Wiman: Fanny Howe had a great line in an interview where she described faith for her as just the feeling that maybe we are finally, no matter what, we are finally safe. And I remember reading that years ago and thinking, Gosh, it doesn’t make sense to me. But over the years it has made sense. I take it as one thing that God has given me, taking away that fear. I feel safe. There is some unity of existence that I feel that I’ve come to understand and participate in. I do not know what happens after death. I do not presume to have any idea. And like I said, I don’t think about it. But I feel weirdly safe. Like it’s going to be OK.
Wehner: I find that deeply moving. My last question: When a hundred years from now people are having a conversation about the 21st-century poet and pilgrim Chris Wiman, what do you hope they’ll say about your poetry and your faith and the connection between your poetry and your faith?

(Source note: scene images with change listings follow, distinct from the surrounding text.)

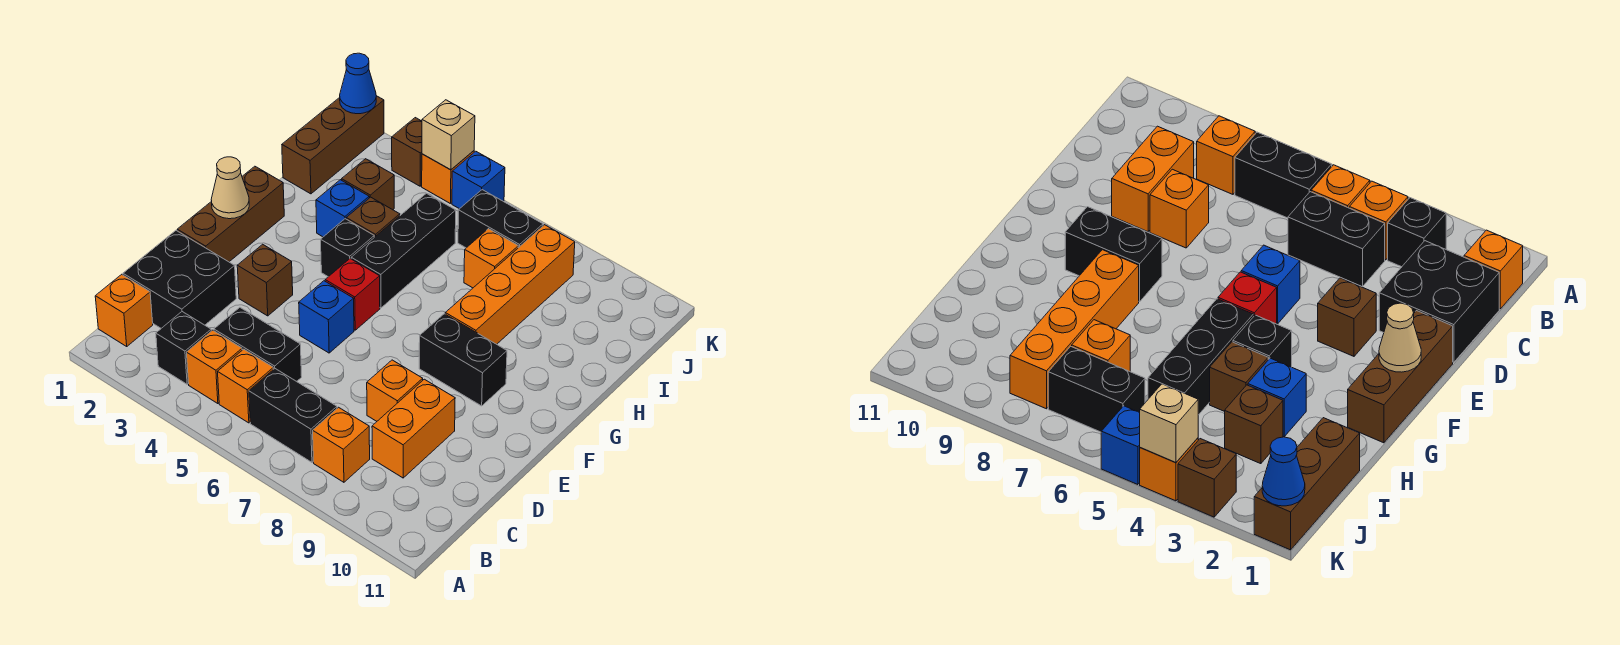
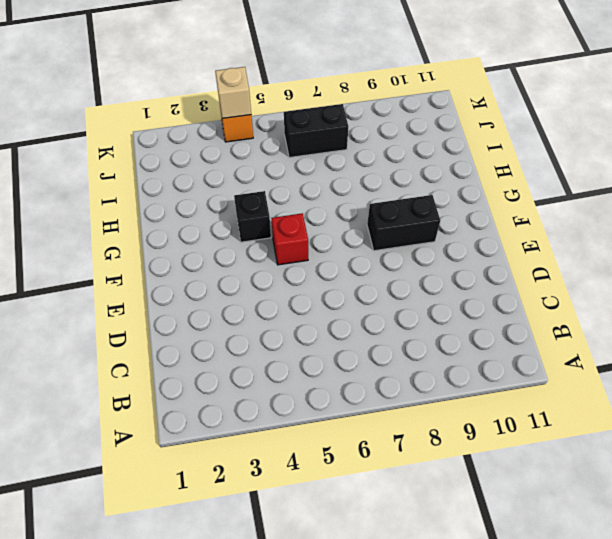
none -> orange brick B1 level 1
none -> black brick B3 level 1
none -> orange brick B4 level 1
none -> orange brick B5 level 1

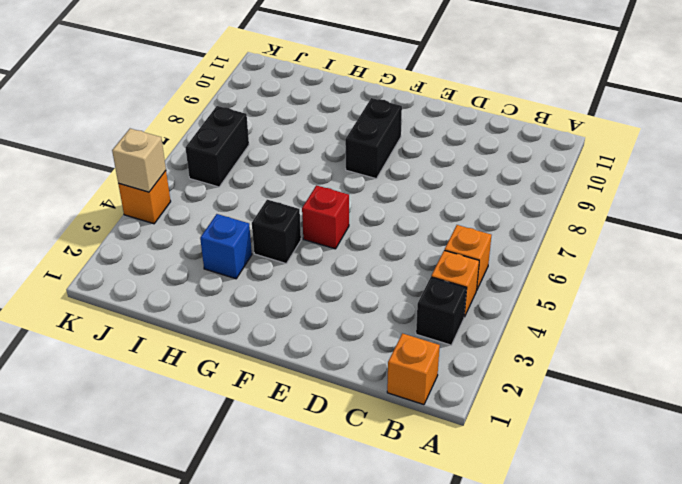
none -> black brick B6:B7 level 1
none -> orange brick B8 level 1
none -> black brick C1:D2 level 1
none -> black brick C4:C5 level 1

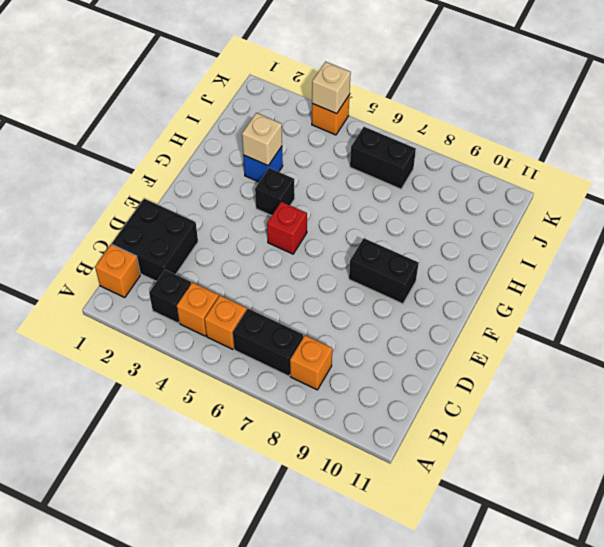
tan brick H3 level 2 -> none
none -> black brick C4:C5 level 1
none -> orange brick C9:D9 level 1
none -> orange brick D8 level 1
none -> brown brick E1:G1 level 1

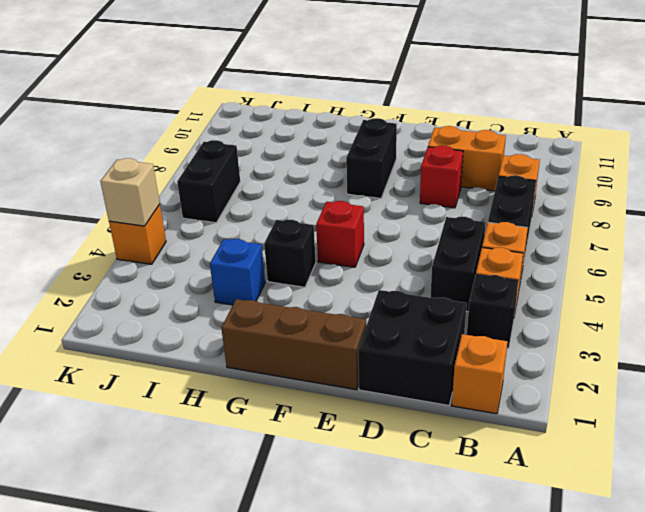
red brick D8 level 1 -> orange brick D8 level 1
none -> brown brick E3 level 1
none -> blue brick E5 level 1
none -> black brick G5:I5 level 1
none -> orange brick G8:J8 level 1

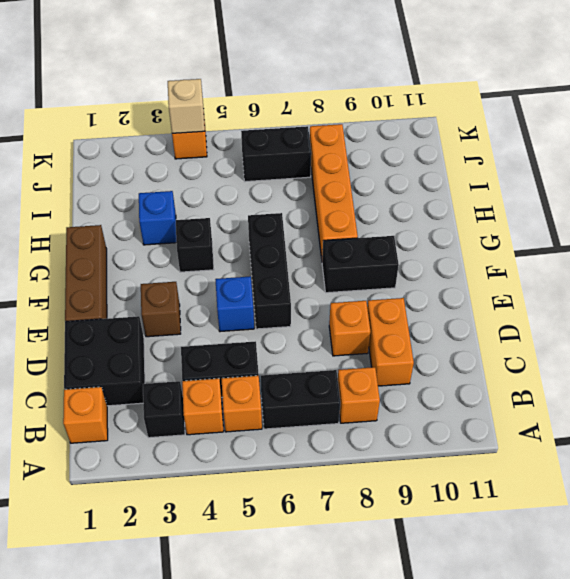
black brick E6:G6 level 1 -> black brick G5:I5 level 1
none -> red brick F5 level 1
none -> brown brick H4 level 1
none -> brown brick I1:K1 level 1
none -> brown brick I3 level 1

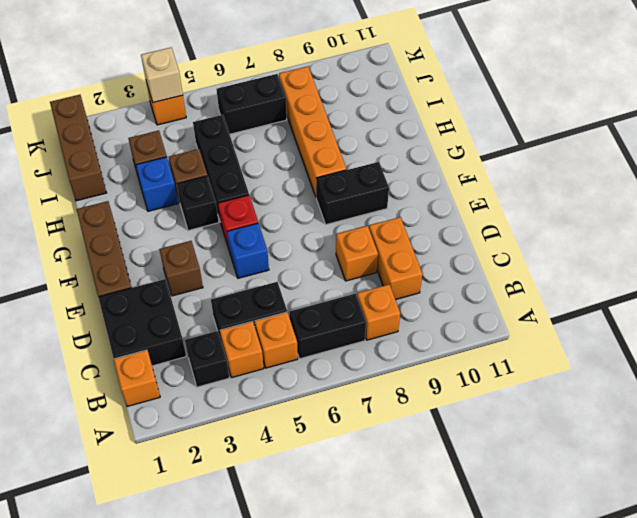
none -> orange brick I7 level 1
none -> brown brick K3 level 1
none -> blue brick K5 level 1
none -> tan cone F1 level 2

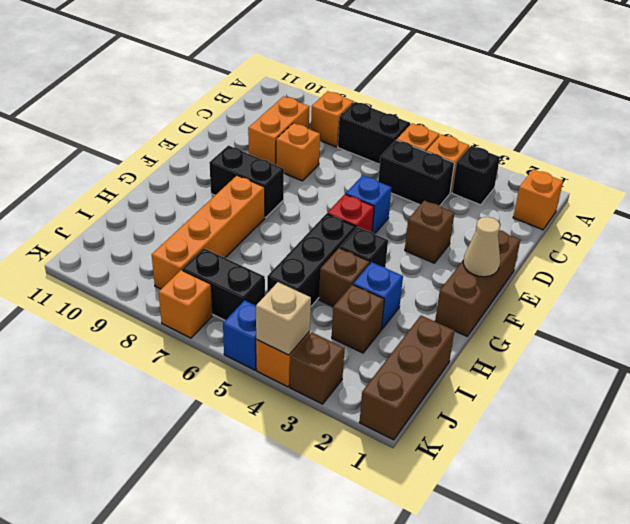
orange brick K7 level 1 -> orange brick I7 level 1
none -> black brick C1:D2 level 1
none -> blue cone K1 level 2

Wiman: I’m doing an anthology right now. As I’m going through these poets and poems, I am realizing just how much gets lost. Good poets, maybe even great poets, get lost. And there’s no way to predict what the future will need. No way to tell how your own language might be bound up with conventions that the future will find grotesque or maybe even comical. You just can’t tell. So I don’t worry about it. I did worry about it when I was young. I wrote a whole book about that worry. But I don’t worry about it at all now. There’s nothing I can do about it, and I don’t seem to care.

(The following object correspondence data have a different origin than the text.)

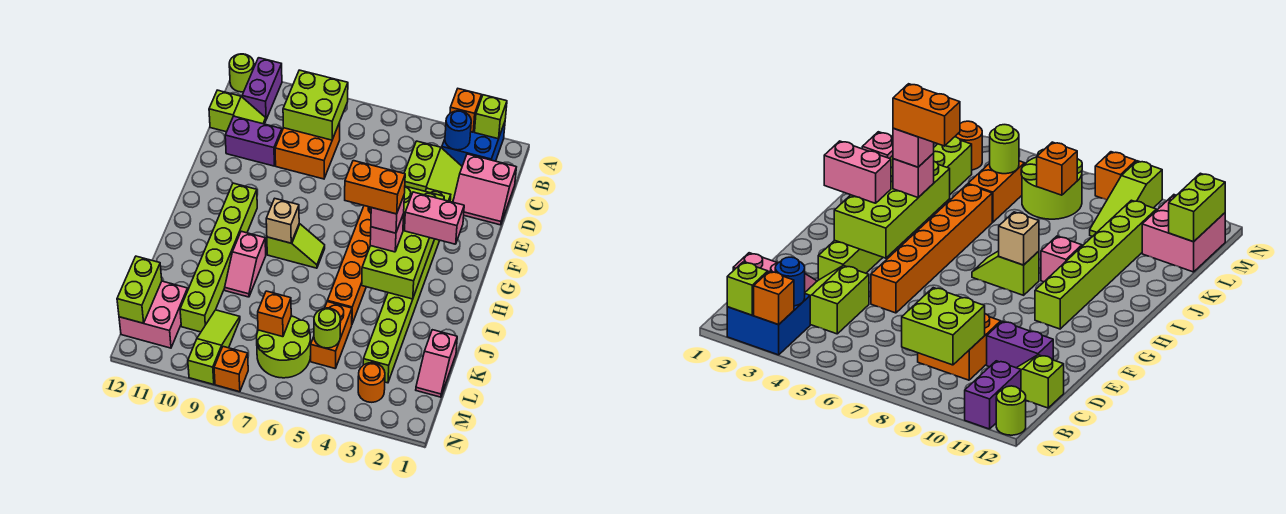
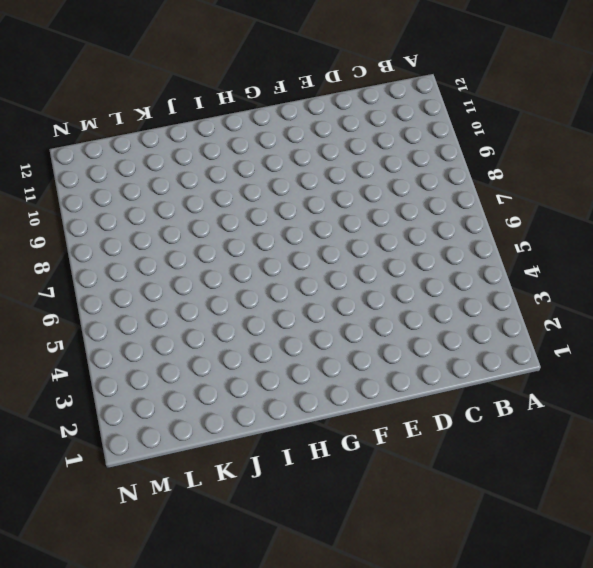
none -> blue brick A2:B3 level 1
none -> purple brick A11:B11 level 1
none -> lime round brick A12 level 1
none -> pink slope C1:D2 level 1 top C

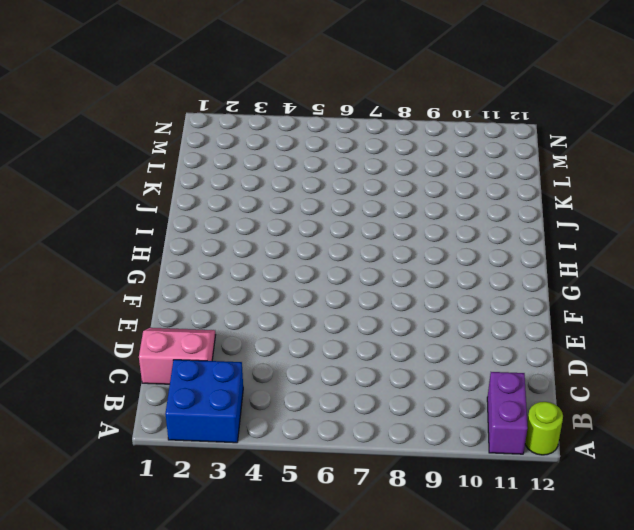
none -> lime slope C3:D4 level 1 top 4
none -> orange brick C8:D9 level 1
none -> lime slope C11:C12 level 1 top 12
none -> purple brick D10:D11 level 1

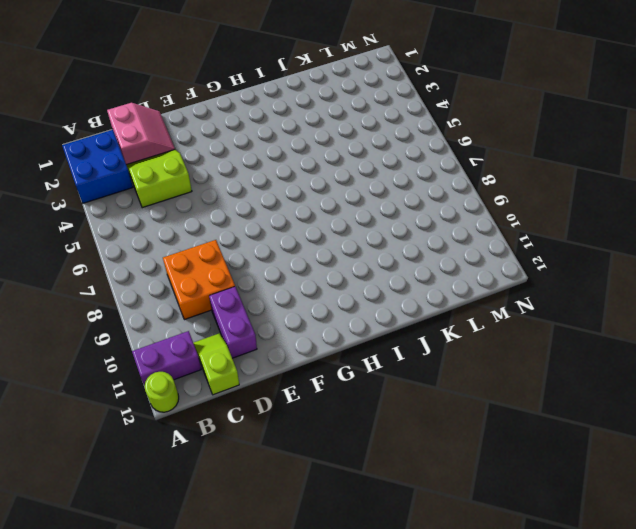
none -> lime brick E3:L3 level 1
none -> orange brick E5:J5 level 1
none -> lime brick G10:L10 level 1
none -> lime slope H7:H8 level 1 top 8

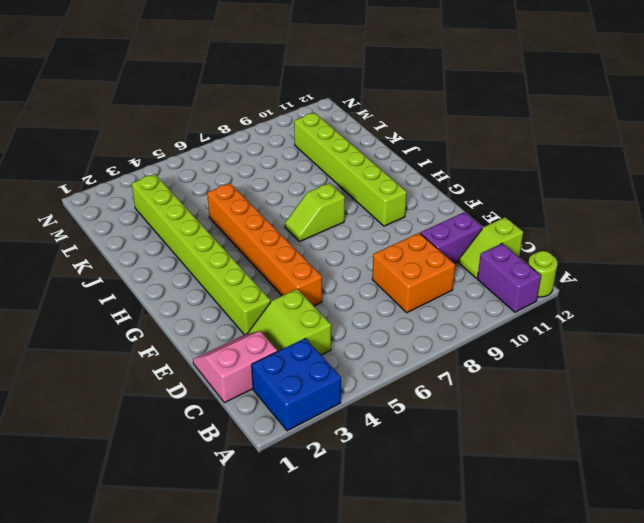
none -> pink slope I9:J9 level 1 top I
none -> pink slope K1:L1 level 1 top K
none -> orange brick K5:L5 level 1
none -> lime round brick L6:M7 level 1

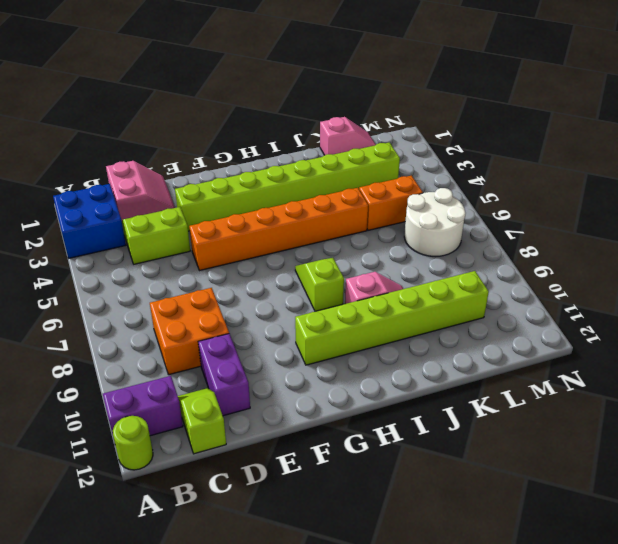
white round brick L6:M7 level 1 -> lime round brick L6:M7 level 1
none -> lime slope L9:N9 level 1 top N
none -> pink brick L11:M12 level 1
none -> orange round brick M3 level 1
none -> orange brick N8 level 1

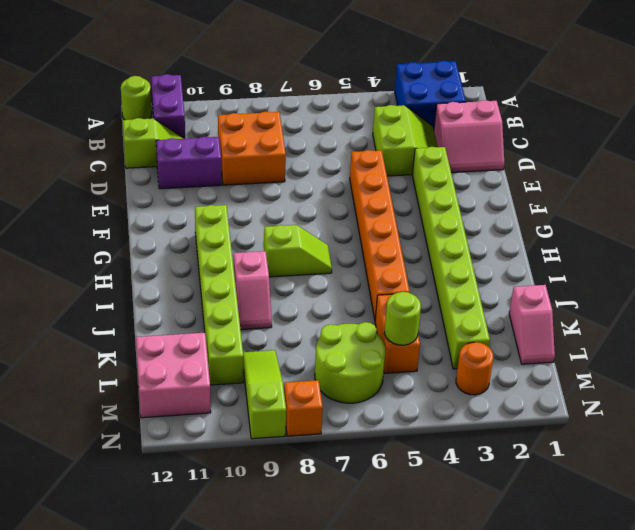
none -> lime brick A2 level 2
none -> orange brick A3 level 2
none -> blue round brick B3 level 2
none -> lime brick B8:C9 level 2

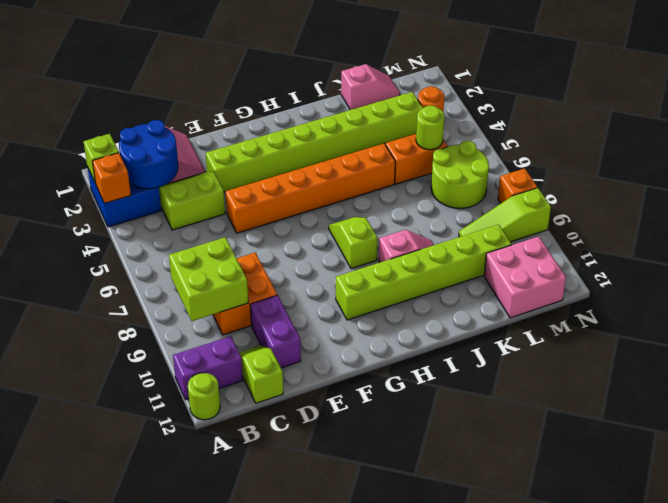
blue round brick B2:C3 level 2 -> blue round brick B3 level 2
none -> lime brick F3:I4 level 2
none -> tan brick H8 level 2
none -> orange brick L7 level 2
none -> lime brick L12:M12 level 2

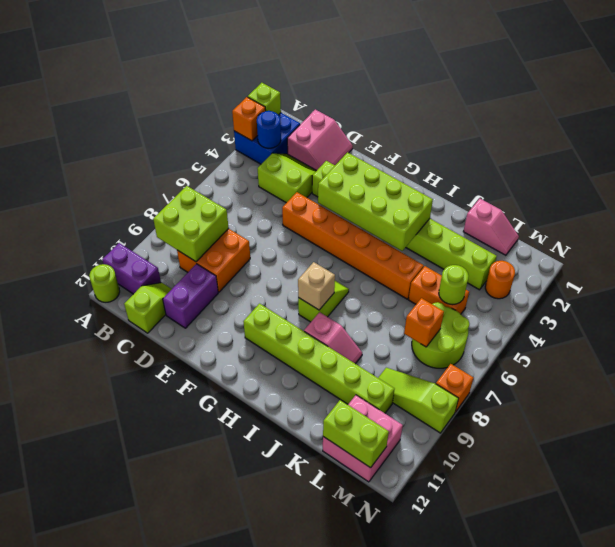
none -> pink brick G2:G3 level 3
none -> pink brick H4 level 3
none -> pink brick H4 level 4
none -> orange brick H4:H5 level 5

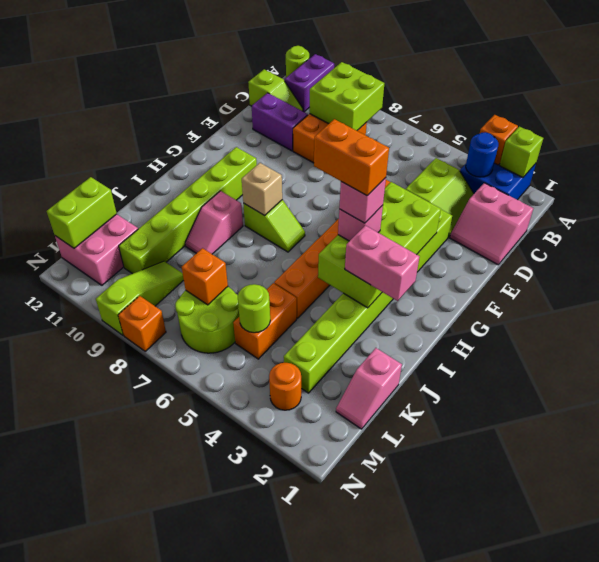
pink brick I2:I3 level 3 -> pink brick G2:G3 level 3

If I were remembered, I hope I would have readers who respond to my poems in the way that I respond to certain poems by William Wordsworth, George Herbert and Emily Dickinson, or contemporaries like Kay Ryan, Alice Oswald and Anne Carson. Those are poets I love.
To tell you the truth, I’d like to be remembered as a simple Christian. I guess that means that I would be forgotten, because if I were remembered as a simple Christian, it would only be by the people who are around me, my friends and family. But I would like for them to have an awareness that at some point, I stopped thrashing around. At some point, I was just a simple Christian. That’s it. That I was able to live with the simplicity of the Christians whose lives I have admired, people I’ve known. Not famous people, just people. That is my highest aspiration at this moment.
Peter Wehner (@Peter_Wehner), a senior fellow at the Trinity Forum who served in the administrations of Ronald Reagan, George H.W. Bush and George W. Bush, is a contributing Opinion writer and the author of “The Death of Politics: How to Heal Our Frayed Republic After Trump.”